For Los Angeles' Seoul Sausage Truck It's 'Seoul Plus Sausage, Bam. Easy'
Changing the world one sausage at a time
Want to know what passion, word of mouth, and crazy good Korean BBQ create? Seoul Sausage, a venture started by two families — the Kims and the Ohs. The truck was launched in 2012 when Chris Oh, Ted Kim, and Yong Kim kicked things off with their kalbi (marinated short ribs) and their spicy pork sausages. The food was so good it gave birth to a legion of fans eager wait in line at street fairs. Movie studios and Fortune 500 companies have catered events with this outstanding fare, and both wineries and chefs have made requests for private orders. They also basically managed to figure out a way to time the launch of their brick-and-mortar restaurant to them winning Food Network’s The Great Food Truck Race.
Read More: 101 Best Food Trucks in America 2012
That's a tough feat to top, and it took some skills. Add this to their accomplishments: making The Daily Meal's 2012 list of 101 Best Food Trucks in America. Where did they get their inspiration and is it all as easy as they've made it look? Find out in the following interview with co-founder Yong Kim.
When did you launch your truck?
We just launched this in October 2012. The Great Food Truck Race was filmed during May to June of this year and I suppose that we were technically open then as well.

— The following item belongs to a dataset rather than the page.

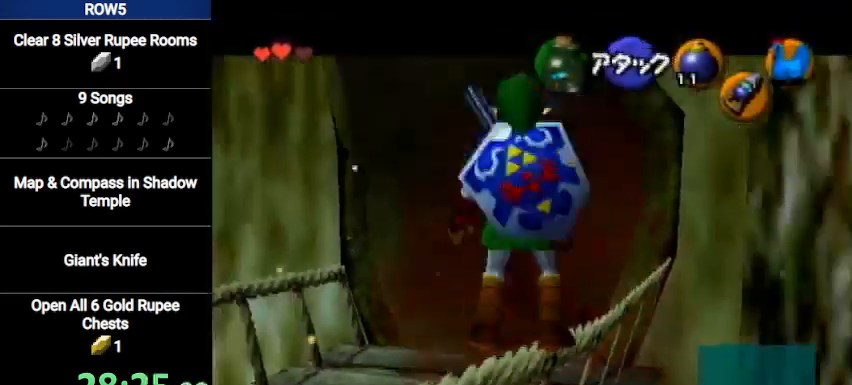
{"buttons": [], "left_stick": "center", "right_stick": "center", "events": [[33, "left_stick", "center"], [166, "L1", "up"], [200, "R1", "down"], [200, "Z", "down"], [433, "R1", "up"], [433, "Z", "up"]]}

What was the inspiration for going into this business?
We wanted to change the world one sausage at a time.
What's the story behind the origin of your truck's name?

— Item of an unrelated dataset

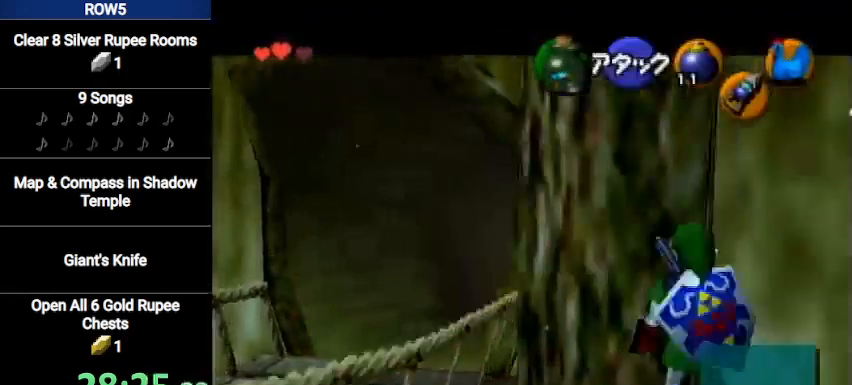
{"buttons": [], "left_stick": "right", "right_stick": "center", "events": [[234, "left_stick", "right"]]}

Our flavors come from Seoul, Korea, and we make sausages. Seoul plus sausages. Bam. Easy.
How did you come up with your truck's design? Is there a designer you'd like to give a shout-out to?
Food Network provided us with the truck design. Thank you, Food Network.
Does your truck have a vanity license plate? And if so, what does it say?
What model truck do you have?
I believe it is a 1987 GMC. Truly a classic.
What's your signature dish? Is it also your most popular dish?
Our kalbi burger is our staple item on the truck. However, the "Flaming Balls" are neck and neck with the burger due to the overwhelming support it received from the show. That flaming ball got a lot of love.
You've gone brick-and-mortar — where are you?
As a matter of fact, we just launched this October of 2012. It's located in West L.A. at 11313 Mississippi Ave., 90025.
What one piece of advice would you give someone looking to get into the food truck business?
Make sure you love what you’re doing. The love alone will bring you many customers. Ted and I love chef Chris’ cooking. So, in all honesty, it is very easy to sell.
Lots of things happen when running a restaurant, and that probably goes double on the road. As such, be it weird, funny, good, or bad, what's one superlative or particularly outstanding moment or story that's ever occurred with your truck be it with customers, in the kitchen, or just in general?
We got the entire stadium of the Amarillo Sox baseball team to chant "FRIED BALLS" once. It was awesome.